The Van Westendorp pricing model works well for new products. Ask your interview subjects four questions:
- At what price would this be so cheap you would question its quality?
- At what price would this be a great deal?
- At what price would this start to feel expensive but you would still consider it?
- At what price would this be too expensive to consider?
Plot the responses. The intersection points reveal your optimal price range. More importantly, if people cannot answer these questions, they probably do not care enough about the problem to pay for a solution.
For SaaS products, also validate your pricing model—monthly subscription, usage-based, per-seat, or hybrid. The model matters as much as the number. Our SaaS starter guide covers pricing model selection in more detail.
Step 6: Technical Feasibility (Can It Actually Be Built?)
Not every good idea is technically feasible at a reasonable cost. Before committing to development, get an honest technical assessment:
- What are the core technical risks?

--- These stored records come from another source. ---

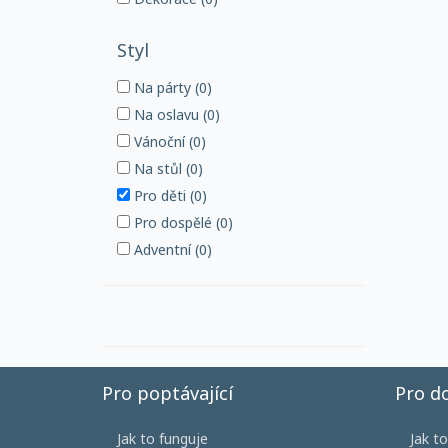
Styl
Na párty (0)
Na oslavu (0)
Vánoční (0)
Na stůl (0)
Pro děti (0)
Pro dospělé (0)
Adventní (0)
Pro poptávající
Pro d
Jak to funguje
Jak t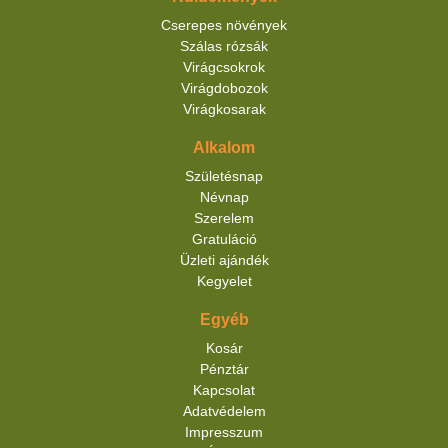
Cserepes növények
Szálas rózsák
Virágcsokrok
Virágdobozok
Virágkosarak
Alkalom
Születésnap
Névnap
Szerelem
Gratuláció
Üzleti ajándék
Kegyelet
Egyéb
Kosár
Pénztár
Kapcsolat
Adatvédelem
Impresszum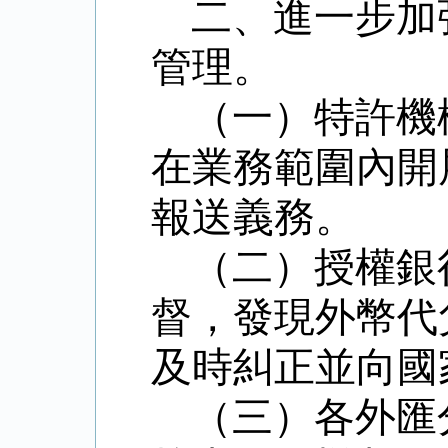
二、進一步加
管理。
（一）特許機
在業務範圍內開
報送義務。
（二）授權銀
督，發現外幣代
及時糾正並向國
（三）各外匯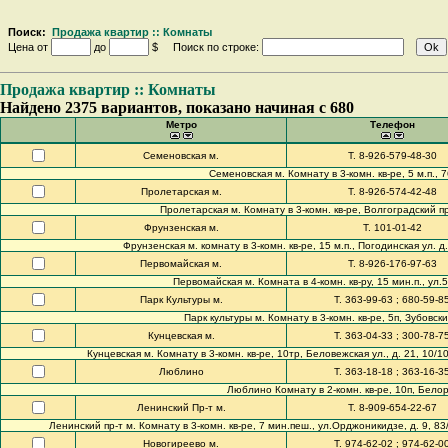
Поиск:
Продажа квартир :: Комнаты
Цена от
до
$ Поиск по строке:
Продажа квартир :: Комнаты
Найдено 2375 вариантов, показано начиная с 680
Метро
Телефон
Семеновская м.
Т. 8-926-579-48-30
Семеновская м. Комнату в 3-комн. кв-ре, 5 м.п., 76
Пролетарская м.
Т. 8-926-574-42-48
Пролетарская м. Комнату в 3-комн. кв-ре, Волгоградский пр-т
Фрунзенская м.
Т. 101-01-42
Фрунзенская м. комнату в 3-комн. кв-ре, 15 м.п., Погодинская ул. д.
Первомайская м.
Т. 8-926-176-97-63
Первомайская м. Комната в 4-комн. кв-ру, 15 мин.п., ул.5-
Парк Культуры м.
Т. 363-99-63 ; 680-59-8
Парк культуры м. Комнату в 3-комн. кв-ре, 5п, Зубовски
Кунцевская м.
Т. 363-04-33 ; 300-78-7
Кунцевская м. Комнату в 3-комн. кв-ре, 10тр, Беловежская ул., д. 21, 10/
Люблино
Т. 363-18-18 ; 363-16-3
Люблино Комнату в 2-комн. кв-ре, 10п, Белоре
Ленинский Пр-т м.
Т. 8-909-654-22-67
Ленинский пр-т м. Комнату в 3-комн. кв-ре, 7 мин.пеш., ул.Орджоникидзе, д. 9, 83/
Новогиреево м.
Т. 974-62-02 ; 974-62-0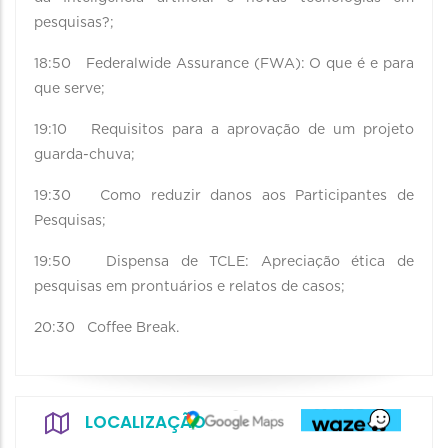
pesquisas?;
18:50 Federalwide Assurance (FWA): O que é e para
que serve;
19:10 Requisitos para a aprovação de um projeto
guarda-chuva;
19:30 Como reduzir danos aos Participantes de
Pesquisas;
19:50 Dispensa de TCLE: Apreciação ética de
pesquisas em prontuários e relatos de casos;
20:30 Coffee Break.
LOCALIZAÇÃO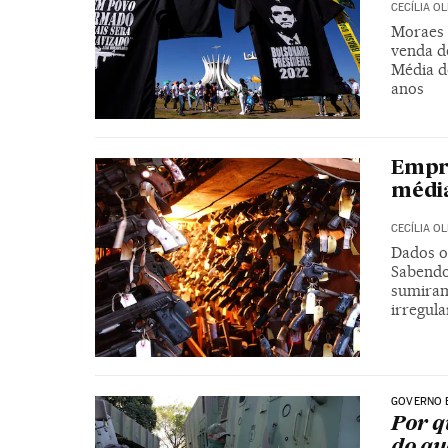
CECÍLIA OL
Moraes 
venda d
Média d
anos
Empr
média
CECÍLIA OL
Dados o
Sabendo
sumiram
irregula
GOVERNO 
Por q
do qu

AI accuracy, data availability, integration complexity, regulatory requirements.
- What is the minimum viable architecture? You do not need microservices on day one. You need something that works, scales to your first 100 customers, and can be refactored later.
- What third-party dependencies exist? APIs, data providers, compliance frameworks. If your product depends on a single API that could change its terms tomorrow, that is a risk.

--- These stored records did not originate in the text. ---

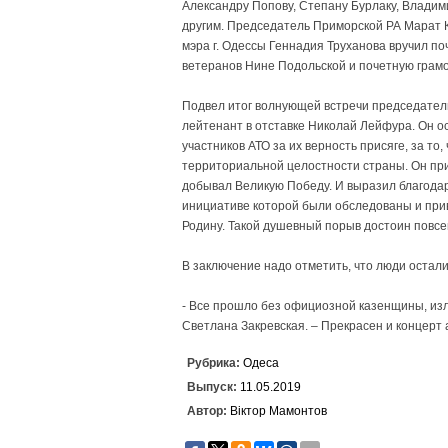
Александру Попову, Степану Бурлаку, Владим
другим. Председатель Приморской РА Марат К
мэра г. Одессы Геннадия Труханова вручил п
ветеранов Нине Подольской и почетную грам
Подвел итог волнующей встречи председател
лейтенант в отставке Николай Лейфура. Он о
участников АТО за их верность присяге, за т
территориальной целостности страны. Он приз
добывал Великую Победу. И выразил благодар
инициативе которой были обследованы и прив
Родину. Такой душевный порыв достоин повс
В заключение надо отметить, что люди остал
- Все прошло без официозной казенщины, изл
Светлана Закревская. – Прекрасен и концерт
Рубрика:
Одеса
Выпуск:
11.05.2019
Автор:
Віктор Мамонтов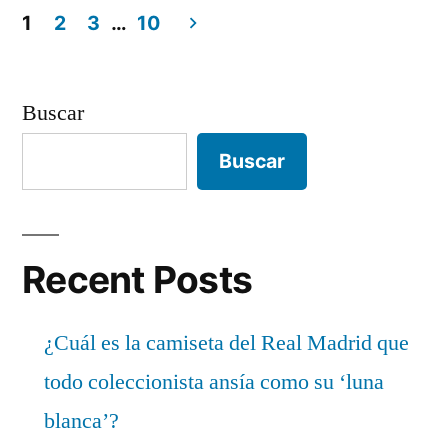
1
2
3
…
10
Paginación
de
Buscar
entradas
Buscar
Recent Posts
¿Cuál es la camiseta del Real Madrid que
todo coleccionista ansía como su ‘luna
blanca’?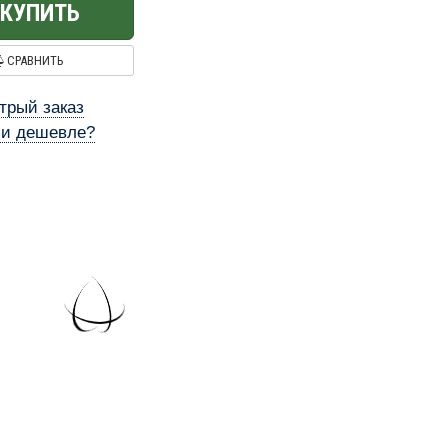
КУПИТЬ
СРАВНИТЬ
трый заказ
и дешевле?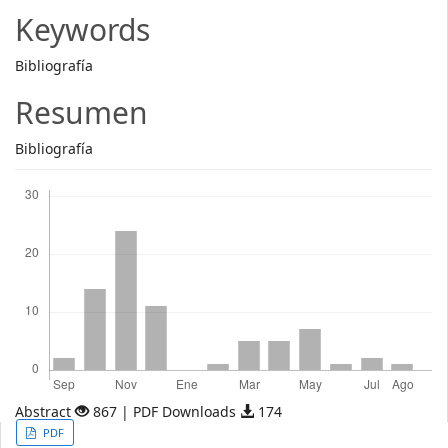
Article
Keywords
Content
Bibliografía
Resumen
Bibliografía
Descargas
Abstract
867 | PDF Downloads
174
Article
PDF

- What is the realistic timeline and cost? Not the optimistic estimate—the realistic one.
This is where working with an experienced technical team pays for itself. Our CTO has spent 20 years architecting enterprise systems—including platforms for Banco Itaú, Ambev, and Walmart—and the difference between a senior architect's feasibility assessment and a junior developer's guess can save you six figures. We walk through the true cost of building an MVP in 2026 with real numbers, not hand-waving.
Step 7: Unit Economics (Will the Business Work?)
The final validation step is mathematical. Even if the problem is real, the solution is compelling, and the technology is feasible, the business must make economic sense.
Calculate these numbers honestly:
- Customer Acquisition Cost (CAC): Based on your landing page test data, what does it cost to acquire one paying customer?
- Lifetime Value (LTV): Based on your pricing validation and estimated churn, what is each customer worth over their lifetime?
- LTV:CAC Ratio: Below 3:1 is a warning sign. Below 1:1 is a death sentence.
- Payback Period: How many months until you recover your acquisition cost? For startups, under 12 months is the target.
- Gross Margin: After hosting, API costs, and support, what percentage of revenue is profit?
If the unit economics do not work at scale, no amount of brilliant engineering will save you. Better to discover this before spending $30K on development than after.
When to Move Forward
You are ready to build when:
- At least 15 of 20 interviewees confirm the problem is real and painful
- Your landing page converts at 5%+ for signups or 2%+ for paid commitments
- Competitors exist but have clear, exploitable weaknesses
- People will pay a price that supports 3:1+ LTV:CAC
- A technical assessment confirms the product can be built within your budget
- Unit economics work at realistic (not optimistic) assumptions
If you hit five of six, move forward with confidence. If you hit fewer than four, iterate on the idea or pivot entirely. The validation process is not a gate—it is a compass.
From Validation to Velocity
Once you have validated demand, the goal is speed. Every week between validation and launch is a week where the market can shift, competitors can move, and your insights can go stale. This is exactly why our eight-week idea-to-revenue process exists—it compresses validated ideas into production software with paying customers in under two months.
The founders who win are not the ones with the best ideas. They are the ones who validate fastest, build fastest, and learn fastest. Validation is not a delay—it is an accelerant. It gives you the confidence to move decisively and the data to make every development dollar count.